On 30 December, Roosevelt addressed the American people on the radio in a ‘fireside chat’ to defend the agreement. ‘We must be the great arsenal of Democracy,’ he declared. And so it came to be. On the night of 8 March 1941, the Lend–Lease Bill was passed by the Senate. Roosevelt’s assertive new policy included the declaration of a Pan-American security zone in the western Atlantic; the establishment of bases on Greenland; and the plan to replace British troops on Iceland, an important staging-post and
airbase, which finally took place in early July. British warships, beginning with the damaged aircraft carrier HMS
Illustrious
, could now be repaired in American ports, and RAF pilots started training at US Army Air Force bases. One of the most important developments was that the US Navy began to take on escort duties for British convoys as far as Iceland.

The German foreign office reacted to these developments by expressing the hope that Britain would be defeated before American armaments began to play a significant role, which it estimated would be in 1942. But Hitler was too preoccupied with Barbarossa to pay much attention. His main concern at this stage was that America should not be provoked into entering the war before he defeated the Soviet Union. He refused Gross-admiral Raeder’s request that his U-boats should operate in the western Atlantic right up to the three-mile zone of American coastal waters.

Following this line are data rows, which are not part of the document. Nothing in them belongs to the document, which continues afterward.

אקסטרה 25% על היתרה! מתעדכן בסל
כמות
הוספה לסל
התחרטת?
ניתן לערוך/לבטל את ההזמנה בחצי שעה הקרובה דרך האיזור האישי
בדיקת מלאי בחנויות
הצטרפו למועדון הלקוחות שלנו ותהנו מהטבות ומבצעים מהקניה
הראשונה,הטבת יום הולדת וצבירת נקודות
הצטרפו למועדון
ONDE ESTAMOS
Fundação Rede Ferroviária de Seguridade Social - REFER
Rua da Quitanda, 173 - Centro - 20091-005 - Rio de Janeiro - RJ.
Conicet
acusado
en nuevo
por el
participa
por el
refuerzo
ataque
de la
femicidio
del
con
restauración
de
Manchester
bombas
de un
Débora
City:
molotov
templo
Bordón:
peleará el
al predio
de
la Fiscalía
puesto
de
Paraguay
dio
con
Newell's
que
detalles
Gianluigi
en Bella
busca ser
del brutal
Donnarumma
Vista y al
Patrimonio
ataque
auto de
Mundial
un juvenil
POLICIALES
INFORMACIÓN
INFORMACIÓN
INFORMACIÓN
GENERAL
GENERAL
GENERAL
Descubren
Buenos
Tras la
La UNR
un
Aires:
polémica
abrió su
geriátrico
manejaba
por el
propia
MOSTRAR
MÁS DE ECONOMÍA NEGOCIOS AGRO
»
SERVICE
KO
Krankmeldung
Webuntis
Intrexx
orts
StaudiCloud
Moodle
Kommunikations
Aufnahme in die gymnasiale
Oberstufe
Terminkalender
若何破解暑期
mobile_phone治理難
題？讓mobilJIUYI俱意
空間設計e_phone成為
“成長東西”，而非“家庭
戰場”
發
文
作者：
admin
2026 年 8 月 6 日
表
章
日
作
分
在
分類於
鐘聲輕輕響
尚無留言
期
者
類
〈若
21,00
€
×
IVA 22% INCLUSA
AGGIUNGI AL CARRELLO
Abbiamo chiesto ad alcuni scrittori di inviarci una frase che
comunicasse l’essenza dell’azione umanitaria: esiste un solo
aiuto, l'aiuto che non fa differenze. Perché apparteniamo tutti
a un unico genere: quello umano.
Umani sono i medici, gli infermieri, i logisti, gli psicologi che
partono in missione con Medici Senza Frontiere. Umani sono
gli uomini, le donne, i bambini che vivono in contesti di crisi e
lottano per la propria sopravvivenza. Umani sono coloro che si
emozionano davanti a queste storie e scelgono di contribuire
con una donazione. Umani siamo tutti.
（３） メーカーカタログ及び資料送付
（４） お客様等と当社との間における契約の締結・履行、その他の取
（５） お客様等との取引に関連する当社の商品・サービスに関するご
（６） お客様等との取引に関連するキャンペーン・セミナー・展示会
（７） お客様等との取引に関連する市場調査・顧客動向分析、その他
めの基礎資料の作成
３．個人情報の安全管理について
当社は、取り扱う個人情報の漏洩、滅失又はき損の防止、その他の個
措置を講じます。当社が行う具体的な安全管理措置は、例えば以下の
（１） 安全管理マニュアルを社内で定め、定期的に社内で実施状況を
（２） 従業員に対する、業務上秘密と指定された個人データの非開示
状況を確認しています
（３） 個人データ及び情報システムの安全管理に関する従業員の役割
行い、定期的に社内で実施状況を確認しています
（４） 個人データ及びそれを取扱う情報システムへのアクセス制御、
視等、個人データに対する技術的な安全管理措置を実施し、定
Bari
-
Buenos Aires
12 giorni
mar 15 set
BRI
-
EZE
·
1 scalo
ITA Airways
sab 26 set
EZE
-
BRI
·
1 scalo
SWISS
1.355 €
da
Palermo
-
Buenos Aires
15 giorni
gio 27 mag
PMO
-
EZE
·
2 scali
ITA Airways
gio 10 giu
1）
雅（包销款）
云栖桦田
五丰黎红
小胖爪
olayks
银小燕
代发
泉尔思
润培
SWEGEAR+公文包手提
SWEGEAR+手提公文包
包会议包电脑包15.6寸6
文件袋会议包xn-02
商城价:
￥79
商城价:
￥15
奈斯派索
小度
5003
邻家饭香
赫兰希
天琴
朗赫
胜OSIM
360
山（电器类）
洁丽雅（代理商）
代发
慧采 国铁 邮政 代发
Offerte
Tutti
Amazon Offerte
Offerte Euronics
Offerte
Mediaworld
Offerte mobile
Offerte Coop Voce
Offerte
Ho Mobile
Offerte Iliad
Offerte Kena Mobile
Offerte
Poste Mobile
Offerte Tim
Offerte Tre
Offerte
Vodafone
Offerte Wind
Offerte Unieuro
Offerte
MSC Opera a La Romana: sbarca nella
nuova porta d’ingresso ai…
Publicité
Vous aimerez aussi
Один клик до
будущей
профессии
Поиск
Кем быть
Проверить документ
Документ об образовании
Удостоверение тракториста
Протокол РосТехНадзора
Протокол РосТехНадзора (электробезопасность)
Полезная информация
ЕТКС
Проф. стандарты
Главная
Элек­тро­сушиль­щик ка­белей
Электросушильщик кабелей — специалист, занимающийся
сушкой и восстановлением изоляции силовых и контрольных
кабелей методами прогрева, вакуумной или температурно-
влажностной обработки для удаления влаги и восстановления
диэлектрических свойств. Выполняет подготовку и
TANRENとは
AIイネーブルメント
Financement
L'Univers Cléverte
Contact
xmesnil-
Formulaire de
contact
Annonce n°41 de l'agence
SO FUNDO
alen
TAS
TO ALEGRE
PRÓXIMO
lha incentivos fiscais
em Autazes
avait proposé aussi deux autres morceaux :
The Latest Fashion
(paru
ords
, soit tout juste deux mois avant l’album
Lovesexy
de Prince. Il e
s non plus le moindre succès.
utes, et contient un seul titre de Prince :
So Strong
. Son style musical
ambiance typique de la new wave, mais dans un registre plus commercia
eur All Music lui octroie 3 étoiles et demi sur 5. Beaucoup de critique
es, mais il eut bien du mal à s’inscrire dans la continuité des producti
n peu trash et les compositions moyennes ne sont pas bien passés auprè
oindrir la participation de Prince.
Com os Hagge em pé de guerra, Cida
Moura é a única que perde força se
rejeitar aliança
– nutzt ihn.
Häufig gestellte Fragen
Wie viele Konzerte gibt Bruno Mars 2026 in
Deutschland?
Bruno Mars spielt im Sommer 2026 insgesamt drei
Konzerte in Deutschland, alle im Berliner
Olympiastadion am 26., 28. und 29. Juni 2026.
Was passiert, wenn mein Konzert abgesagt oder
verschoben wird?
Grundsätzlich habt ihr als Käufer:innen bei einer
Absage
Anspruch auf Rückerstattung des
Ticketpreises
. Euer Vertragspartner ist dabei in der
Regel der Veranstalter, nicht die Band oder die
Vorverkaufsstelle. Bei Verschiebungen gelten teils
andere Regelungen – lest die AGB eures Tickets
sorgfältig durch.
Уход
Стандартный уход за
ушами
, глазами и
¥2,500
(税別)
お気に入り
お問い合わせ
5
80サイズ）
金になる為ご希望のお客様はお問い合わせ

Churchill later said that the U-boat threat was the only thing that ever really frightened him during the war. At one stage he even considered seizing back the southern ports of neutral Ireland by force if necessary. The Royal Navy was desperately short of escort vessels for convoys. It had suffered heavy losses during the ill-fated intervention in Norway, and then destroyers had to be held back ready for a German invasion. During the ‘east coast rampage’, when U-boats attacked coastal shipping in the North Sea, Captain Ernst Kals in
U-173
received the Knight’s Cross for sinking nine ships in two weeks.